Data under study section start
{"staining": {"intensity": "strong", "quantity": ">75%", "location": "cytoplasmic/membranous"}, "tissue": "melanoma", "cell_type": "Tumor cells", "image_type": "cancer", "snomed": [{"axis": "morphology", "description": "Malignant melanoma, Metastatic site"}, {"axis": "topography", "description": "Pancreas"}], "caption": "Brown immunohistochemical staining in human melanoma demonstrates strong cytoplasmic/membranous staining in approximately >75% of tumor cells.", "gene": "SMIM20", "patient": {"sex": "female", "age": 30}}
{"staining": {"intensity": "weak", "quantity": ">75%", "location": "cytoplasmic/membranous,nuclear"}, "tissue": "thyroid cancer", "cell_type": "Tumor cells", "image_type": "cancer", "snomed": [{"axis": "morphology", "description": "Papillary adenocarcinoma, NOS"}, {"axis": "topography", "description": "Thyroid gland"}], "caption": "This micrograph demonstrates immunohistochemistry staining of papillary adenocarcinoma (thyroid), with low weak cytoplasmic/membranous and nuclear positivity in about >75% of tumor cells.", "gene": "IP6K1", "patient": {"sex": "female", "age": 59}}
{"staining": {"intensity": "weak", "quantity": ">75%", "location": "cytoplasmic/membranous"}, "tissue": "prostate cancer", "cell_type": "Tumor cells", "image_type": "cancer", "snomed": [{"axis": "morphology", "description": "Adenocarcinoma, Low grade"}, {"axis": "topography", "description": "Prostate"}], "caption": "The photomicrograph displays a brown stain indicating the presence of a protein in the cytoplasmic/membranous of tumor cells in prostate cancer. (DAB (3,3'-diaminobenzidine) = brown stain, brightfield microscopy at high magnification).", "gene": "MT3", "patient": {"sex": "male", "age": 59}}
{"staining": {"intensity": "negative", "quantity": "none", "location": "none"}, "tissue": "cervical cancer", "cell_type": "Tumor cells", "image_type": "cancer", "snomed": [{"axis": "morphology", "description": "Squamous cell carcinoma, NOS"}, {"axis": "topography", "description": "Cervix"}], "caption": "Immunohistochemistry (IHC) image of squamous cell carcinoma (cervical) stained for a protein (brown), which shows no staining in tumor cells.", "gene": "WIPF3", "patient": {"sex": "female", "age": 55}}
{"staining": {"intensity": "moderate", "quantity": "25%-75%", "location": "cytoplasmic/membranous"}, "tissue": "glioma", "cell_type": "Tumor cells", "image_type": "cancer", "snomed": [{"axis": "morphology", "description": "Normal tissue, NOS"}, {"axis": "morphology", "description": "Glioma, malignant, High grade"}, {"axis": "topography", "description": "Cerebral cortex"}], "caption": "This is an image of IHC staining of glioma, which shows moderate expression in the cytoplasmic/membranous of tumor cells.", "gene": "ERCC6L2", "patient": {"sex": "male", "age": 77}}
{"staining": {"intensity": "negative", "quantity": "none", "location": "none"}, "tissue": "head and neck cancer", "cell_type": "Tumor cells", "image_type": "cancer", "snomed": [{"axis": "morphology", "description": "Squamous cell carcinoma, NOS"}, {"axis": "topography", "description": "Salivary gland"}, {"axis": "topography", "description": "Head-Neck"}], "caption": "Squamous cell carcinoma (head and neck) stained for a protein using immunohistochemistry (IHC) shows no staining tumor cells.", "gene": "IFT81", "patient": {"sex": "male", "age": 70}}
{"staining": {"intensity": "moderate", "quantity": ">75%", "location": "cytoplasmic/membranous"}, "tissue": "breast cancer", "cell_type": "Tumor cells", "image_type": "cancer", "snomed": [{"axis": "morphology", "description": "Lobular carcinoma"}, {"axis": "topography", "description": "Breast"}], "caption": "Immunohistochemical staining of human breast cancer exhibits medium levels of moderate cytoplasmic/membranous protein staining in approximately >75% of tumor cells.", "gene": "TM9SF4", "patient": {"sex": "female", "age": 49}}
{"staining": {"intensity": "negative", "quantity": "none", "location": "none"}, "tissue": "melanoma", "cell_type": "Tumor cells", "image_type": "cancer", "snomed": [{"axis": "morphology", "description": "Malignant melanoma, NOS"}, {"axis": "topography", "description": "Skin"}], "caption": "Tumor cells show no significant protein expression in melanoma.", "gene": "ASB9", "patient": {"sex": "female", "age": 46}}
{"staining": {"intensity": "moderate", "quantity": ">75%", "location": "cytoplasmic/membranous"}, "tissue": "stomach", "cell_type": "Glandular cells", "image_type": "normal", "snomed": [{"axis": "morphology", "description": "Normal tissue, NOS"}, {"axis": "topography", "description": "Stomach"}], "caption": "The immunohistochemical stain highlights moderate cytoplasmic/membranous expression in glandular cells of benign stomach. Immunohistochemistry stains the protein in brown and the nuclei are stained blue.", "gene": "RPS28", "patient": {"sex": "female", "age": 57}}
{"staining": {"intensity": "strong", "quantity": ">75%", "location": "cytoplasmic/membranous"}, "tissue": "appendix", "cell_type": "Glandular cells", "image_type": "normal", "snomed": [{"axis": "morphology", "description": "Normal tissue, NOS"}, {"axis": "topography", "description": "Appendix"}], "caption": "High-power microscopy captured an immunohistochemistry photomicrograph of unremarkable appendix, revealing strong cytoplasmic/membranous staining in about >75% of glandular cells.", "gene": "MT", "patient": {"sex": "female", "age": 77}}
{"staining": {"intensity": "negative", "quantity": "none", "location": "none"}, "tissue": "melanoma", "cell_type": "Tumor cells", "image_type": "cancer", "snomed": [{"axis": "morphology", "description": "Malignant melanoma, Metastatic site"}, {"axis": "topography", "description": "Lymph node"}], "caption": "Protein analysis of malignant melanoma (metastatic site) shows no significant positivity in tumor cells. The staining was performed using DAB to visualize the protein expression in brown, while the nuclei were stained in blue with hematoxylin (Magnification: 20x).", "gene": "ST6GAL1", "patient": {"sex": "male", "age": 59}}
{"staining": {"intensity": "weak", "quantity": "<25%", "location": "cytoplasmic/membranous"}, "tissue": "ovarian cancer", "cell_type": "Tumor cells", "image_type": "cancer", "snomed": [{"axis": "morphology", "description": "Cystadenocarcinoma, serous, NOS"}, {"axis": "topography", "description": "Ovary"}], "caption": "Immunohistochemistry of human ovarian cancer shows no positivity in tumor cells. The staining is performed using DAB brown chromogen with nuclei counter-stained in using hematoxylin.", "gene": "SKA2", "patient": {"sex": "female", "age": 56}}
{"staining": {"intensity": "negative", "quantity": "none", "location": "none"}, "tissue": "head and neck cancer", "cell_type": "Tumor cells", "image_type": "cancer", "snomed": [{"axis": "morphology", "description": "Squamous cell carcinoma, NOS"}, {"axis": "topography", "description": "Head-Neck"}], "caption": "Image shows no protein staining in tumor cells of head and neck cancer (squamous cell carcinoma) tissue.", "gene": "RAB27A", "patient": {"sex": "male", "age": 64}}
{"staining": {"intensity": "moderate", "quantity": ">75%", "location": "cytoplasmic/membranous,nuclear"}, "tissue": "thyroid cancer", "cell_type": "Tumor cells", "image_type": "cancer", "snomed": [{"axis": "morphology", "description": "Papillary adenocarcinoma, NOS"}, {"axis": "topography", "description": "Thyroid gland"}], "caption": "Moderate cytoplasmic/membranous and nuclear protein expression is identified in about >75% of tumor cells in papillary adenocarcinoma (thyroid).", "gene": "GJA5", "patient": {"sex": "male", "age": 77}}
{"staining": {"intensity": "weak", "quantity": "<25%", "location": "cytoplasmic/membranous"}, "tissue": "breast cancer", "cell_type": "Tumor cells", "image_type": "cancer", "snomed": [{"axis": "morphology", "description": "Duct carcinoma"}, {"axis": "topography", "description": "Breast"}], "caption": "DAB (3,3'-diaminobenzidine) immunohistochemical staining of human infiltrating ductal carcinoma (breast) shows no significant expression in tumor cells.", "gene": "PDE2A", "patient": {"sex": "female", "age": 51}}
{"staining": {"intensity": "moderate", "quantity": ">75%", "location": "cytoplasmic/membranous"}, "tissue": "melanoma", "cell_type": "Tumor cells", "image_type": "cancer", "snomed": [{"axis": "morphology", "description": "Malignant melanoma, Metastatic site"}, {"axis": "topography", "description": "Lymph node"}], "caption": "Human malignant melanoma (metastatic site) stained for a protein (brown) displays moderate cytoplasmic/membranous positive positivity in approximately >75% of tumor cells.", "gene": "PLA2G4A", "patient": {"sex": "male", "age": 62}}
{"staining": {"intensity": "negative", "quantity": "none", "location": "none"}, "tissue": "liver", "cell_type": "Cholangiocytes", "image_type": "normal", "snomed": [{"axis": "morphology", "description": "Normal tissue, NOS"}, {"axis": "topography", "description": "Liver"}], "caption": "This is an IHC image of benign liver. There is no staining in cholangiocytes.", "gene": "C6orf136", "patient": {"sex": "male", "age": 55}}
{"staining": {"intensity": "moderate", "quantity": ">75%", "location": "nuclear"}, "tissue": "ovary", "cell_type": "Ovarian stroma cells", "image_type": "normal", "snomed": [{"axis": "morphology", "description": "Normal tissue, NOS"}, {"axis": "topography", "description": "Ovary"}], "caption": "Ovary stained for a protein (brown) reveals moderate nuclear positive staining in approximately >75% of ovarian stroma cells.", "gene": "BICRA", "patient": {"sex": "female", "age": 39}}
Data under study section end
Check each line above for "Breast" and return the ones that have it.

## Solution
{"staining": {"intensity": "moderate", "quantity": ">75%", "location": "cytoplasmic/membranous"}, "tissue": "breast cancer", "cell_type": "Tumor cells", "image_type": "cancer", "snomed": [{"axis": "morphology", "description": "Lobular carcinoma"}, {"axis": "topography", "description": "Breast"}], "caption": "Immunohistochemical staining of human breast cancer exhibits medium levels of moderate cytoplasmic/membranous protein staining in approximately >75% of tumor cells.", "gene": "TM9SF4", "patient": {"sex": "female", "age": 49}}
{"staining": {"intensity": "weak", "quantity": "<25%", "location": "cytoplasmic/membranous"}, "tissue": "breast cancer", "cell_type": "Tumor cells", "image_type": "cancer", "snomed": [{"axis": "morphology", "description": "Duct carcinoma"}, {"axis": "topography", "description": "Breast"}], "caption": "DAB (3,3'-diaminobenzidine) immunohistochemical staining of human infiltrating ductal carcinoma (breast) shows no significant expression in tumor cells.", "gene": "PDE2A", "patient": {"sex": "female", "age": 51}}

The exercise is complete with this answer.